Let us think about some Scripture. In John 8, Jesus doesn’t walk up to the prostitute and say “Alright look, I’ll tell them to leave you alone but only if you cleans yourself and promise never to sin again. Otherwise you’re on your own.” Instead, well, you know the story. Instead he tells the scribes and the Pharisees that anyone among them who has never sinned may cast the first stone. And, predictably, they all drop their weapons and walk away. It is then, after Jesus accepted and protected the woman as she was, that he sends her on her way and tells her not to sin again.
Let’s look at another. In Luke 19, Jesus doesn’t approach the tax collector Zacchaeus and say “I’ll stay at your house if you quit your job and give away your riches.” Instead he sees him up in the fig tree and says “Zacchaeus, I’m crashing with you tonight. Let’s go.” And through this ministry, Zacchaeus is inspired to give away half of his possessions and repay those he has cheated. But this is only after Jesus recognizes him by name, thus acknowledging him fully not as a sinner but as a child of God.

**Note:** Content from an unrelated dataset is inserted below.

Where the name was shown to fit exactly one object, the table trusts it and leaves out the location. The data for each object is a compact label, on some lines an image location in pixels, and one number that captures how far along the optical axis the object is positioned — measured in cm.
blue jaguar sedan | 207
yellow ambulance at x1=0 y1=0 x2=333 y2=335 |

In both instances, Jesus met people exactly where they were. He did not ask for things before loving them. He did not expect change before encounter. And so I ask myself: Can I do that?
There are some lines from a book I’m currently reading that got this whole piece rolling for me. They read, “So, if you want to live in accord with Him, you can’t do it just by being law-abiding. You have to try, again, to be like Him, and to do what He does. He doesn’t wait for us to come to Him where he is, out there beyond the need for the law; He comes to us, right now, where we live in the grip of our necessities, to bring us the rest of His gift, to complete the work the law began.”

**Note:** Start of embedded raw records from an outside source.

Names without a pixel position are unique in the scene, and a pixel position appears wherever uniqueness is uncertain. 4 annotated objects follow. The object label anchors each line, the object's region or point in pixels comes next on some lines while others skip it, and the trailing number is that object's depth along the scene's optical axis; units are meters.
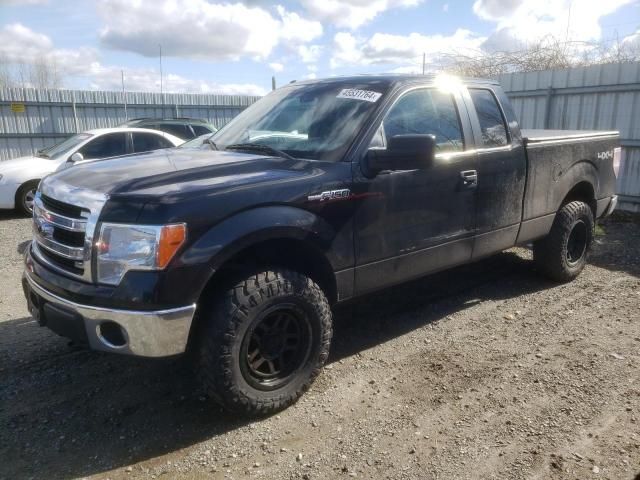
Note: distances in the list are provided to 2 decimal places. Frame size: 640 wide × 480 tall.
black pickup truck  2.61
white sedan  8.92
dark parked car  11.48
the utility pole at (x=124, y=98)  15.95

I felt like the words were screaming up at me from the off-white page. “Jessica, take note!” See, I’ve spent the last 12 months or so organizing faith groups on college campuses around climate change with the goal of changing hearts and minds. My goals have always been a) to get people to believe in climate change and b) to get them to take action. And shoot, if I haven’t been thinking about it all wrong…
I’m starting to see that I can’t walk into a classroom or a campus meeting or a sanctuary and say “This is what I want you to believe.” I must first meet those children of God exactly where they are. I must acknowledge the realness of their situation. I must speak to them directly without distraction. I must be present in that encounter before we can talk about any greenhouse gas emissions. Because each of these people matter. “They matter in themselves. They are not a means to an end.”
We climate activists get so anxious sometimes about rising sea level, increased intensity of storms, and the level of CO2 in our atmosphere that all we can think about is comprehensive climate legislation. In my mind, we need a bill and we need it now. But by approaching the issue this way, I’m failing to live in accordance with Christ. I am failing to meet people exactly where they are.
So as I continue with this work in 2014, I vow to do better. Change will happen — I have to believe that. But for now, I will do my best with what I can control. No matter the end goal, I must first meet people where they are.